Meski secara eksplisit mereka menolak kembalinya Orde Baru, namun di hati kecilnya masih tertanam semacam rasa hutang budi. Penolakan itu antara lain mengemuka dari gagalnya Hutomo Mandala Putra alias Tommy Soeharto menjadi Ketua Umum DPP Golkar dalam Munaslub 2016. Tercermin juga dari kecilnya perolehan suara partai politik yang didukung kakaknya Siti Hardiyanti dalam Pemilu 2004 dan 2009.
Akan tetapi, dukungan terhadap Orde Baru muncul dalam berbagai kesempatan.

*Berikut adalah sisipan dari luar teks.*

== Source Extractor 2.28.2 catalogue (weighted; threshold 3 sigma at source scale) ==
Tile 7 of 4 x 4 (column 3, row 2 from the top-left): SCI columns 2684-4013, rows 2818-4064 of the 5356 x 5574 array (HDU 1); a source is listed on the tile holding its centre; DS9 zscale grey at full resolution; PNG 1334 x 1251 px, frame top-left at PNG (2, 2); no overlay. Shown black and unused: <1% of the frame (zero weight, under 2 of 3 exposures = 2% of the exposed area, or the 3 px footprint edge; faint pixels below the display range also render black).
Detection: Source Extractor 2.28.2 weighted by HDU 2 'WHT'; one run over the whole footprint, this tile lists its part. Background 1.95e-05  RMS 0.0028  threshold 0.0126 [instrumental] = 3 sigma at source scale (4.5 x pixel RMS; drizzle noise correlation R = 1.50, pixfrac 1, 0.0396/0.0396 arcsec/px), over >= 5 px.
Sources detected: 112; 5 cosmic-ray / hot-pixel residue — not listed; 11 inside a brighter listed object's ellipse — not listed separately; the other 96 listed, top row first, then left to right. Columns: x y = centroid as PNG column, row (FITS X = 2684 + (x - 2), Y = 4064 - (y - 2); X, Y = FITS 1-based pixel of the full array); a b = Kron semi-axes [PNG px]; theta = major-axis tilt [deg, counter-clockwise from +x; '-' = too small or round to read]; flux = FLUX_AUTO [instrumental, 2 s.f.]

Terutama sekali melalui nilai-nilainya. Pernyataan mantan Panglima TNI Jenderal TNI (Purn.) Gatot Nurmantyo yang mempersoalkan keberadaan patung Soeharto dalam kanal Youtube Karni Ilyas menunjukkan hal itu. Ia menyatakan, "Di mana-mana patung Bung Karno ada, bahkan nama Soekarno-Hatta jalan ada, Pak Harto mantan presiden ada jasanya juga, mana sih ada patung? Hanya patung kecil seperti itu pun musnah."7)
Selain pernyataan seorang mantan petinggi negara seperti itu, di masyarakat masih terjadi intimidasi dan persekusi di mana-mana. Bahkan, dalam penyelenggaraan webinar organisasi yang saya pimpin saja, kami pun menerima intimidasi.
Ironisnya, intimidasi saat ini dilakukan oleh pihak yang sebagian besar menentang atau minimal tidak sehaluan dengan pemerintah yang sah. Mereka bahkan tega menuduh Presiden Joko Widodo sebagai PKI. Padahal, di tahun 1965, beliau masih berusia 3 tahun!